Can you elaborate on what you're thinking of for your new feature idea?

Also, have you had a look at the "Use high selectivity extraction" setting in the Transition Settings > Full Scan window?

Thanks

Brian

 
alejandro.cohen responded:  2020-10-23

Brian,

-"The Transition Settings > Full Scan > MS1> Resolving power isn't an instrument setting, it's a chromatogram extraction filter setting that you can use to tune the automatic peak integration. It needn't match the machine setting, though that's probably a good place to start."

  • I am aware of this. However, this should 'ideally' match your acquisition parameters I guess. It would be nice to know what is the XIC mass window (in ppms or Da) Skyline is using for the values used in this setting.
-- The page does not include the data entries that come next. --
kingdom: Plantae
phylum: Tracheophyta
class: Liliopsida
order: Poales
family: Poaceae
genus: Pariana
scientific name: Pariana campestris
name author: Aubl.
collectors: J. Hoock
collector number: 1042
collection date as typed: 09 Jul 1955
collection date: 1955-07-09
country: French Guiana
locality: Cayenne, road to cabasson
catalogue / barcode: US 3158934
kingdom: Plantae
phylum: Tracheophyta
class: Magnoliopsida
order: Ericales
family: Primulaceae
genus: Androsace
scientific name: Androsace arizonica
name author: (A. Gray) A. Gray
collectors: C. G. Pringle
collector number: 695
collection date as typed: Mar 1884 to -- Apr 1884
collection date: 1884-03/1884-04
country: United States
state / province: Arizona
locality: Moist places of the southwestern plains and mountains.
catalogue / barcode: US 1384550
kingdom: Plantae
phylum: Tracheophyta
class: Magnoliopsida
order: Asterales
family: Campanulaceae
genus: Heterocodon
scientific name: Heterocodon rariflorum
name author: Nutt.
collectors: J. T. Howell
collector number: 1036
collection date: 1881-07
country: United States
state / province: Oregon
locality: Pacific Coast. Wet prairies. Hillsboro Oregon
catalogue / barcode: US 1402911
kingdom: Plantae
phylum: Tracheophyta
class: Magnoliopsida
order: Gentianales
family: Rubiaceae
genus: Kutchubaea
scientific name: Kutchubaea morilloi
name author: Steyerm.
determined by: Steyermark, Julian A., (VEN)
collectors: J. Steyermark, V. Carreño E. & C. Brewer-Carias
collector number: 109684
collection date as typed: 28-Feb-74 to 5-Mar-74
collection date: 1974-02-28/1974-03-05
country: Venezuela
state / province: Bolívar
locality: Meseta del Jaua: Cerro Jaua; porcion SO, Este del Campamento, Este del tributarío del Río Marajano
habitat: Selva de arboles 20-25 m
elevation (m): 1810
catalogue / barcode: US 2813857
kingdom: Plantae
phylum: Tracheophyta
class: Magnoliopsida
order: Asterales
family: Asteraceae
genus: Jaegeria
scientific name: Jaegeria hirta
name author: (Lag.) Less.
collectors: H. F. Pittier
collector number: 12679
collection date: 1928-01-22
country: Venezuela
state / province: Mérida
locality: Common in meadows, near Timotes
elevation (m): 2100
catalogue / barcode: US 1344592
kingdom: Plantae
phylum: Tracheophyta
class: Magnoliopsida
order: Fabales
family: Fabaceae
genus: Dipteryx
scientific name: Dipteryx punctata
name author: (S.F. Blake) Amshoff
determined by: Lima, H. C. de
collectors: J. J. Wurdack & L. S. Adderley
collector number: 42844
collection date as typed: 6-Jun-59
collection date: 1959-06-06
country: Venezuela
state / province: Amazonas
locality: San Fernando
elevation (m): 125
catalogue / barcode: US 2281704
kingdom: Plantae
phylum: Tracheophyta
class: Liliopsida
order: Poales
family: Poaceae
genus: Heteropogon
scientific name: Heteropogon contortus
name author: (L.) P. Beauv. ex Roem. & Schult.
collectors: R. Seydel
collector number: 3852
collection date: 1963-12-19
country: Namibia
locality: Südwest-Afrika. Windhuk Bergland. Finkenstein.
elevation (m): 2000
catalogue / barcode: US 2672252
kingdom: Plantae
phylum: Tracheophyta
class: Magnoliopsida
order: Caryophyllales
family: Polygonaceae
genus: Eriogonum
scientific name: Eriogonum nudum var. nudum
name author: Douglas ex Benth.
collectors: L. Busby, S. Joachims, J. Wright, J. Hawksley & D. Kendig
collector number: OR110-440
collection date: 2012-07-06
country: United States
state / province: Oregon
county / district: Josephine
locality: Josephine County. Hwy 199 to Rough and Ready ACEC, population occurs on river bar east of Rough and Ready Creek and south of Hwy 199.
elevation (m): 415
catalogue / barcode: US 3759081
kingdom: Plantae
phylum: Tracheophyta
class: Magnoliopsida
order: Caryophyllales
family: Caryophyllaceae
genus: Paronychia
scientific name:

Or alternatively, have a 'Manual Extraction Filter' where the user can choose/fix the mass window for the integration instead of entering a Resolving Power... I think I'm not very clear, or more likely, not understanding what boundaries skyline is using to integrate the peaks.

-"Also, have you had a look at the "Use high selectivity extraction" setting in the Transition Settings > Full Scan window?"
-Yes I have, and it is checked.

Regardless, I think we can close this thread now.... it seems that when initially I changed the MS Resolving power as you suggested, the changes were not applied directly at that moment (even after hitting Reintegrate option). I now just recently closed and reopened the files and those other background/baseline chromatographic peaks I mentioned earlier have disappeared :)

Nice weekend!

 
alejandro.cohen responded:  2020-10-23

Brian,

I think I have the answer from Brendan's reply in the thread entitled: "Precision of MS1-XICs" thread.

Skyline's algorithm is more complex than just integrating a fixed m/z window around a theoretical m/z value. I guess I underestimated the complexities under Skyline's hood.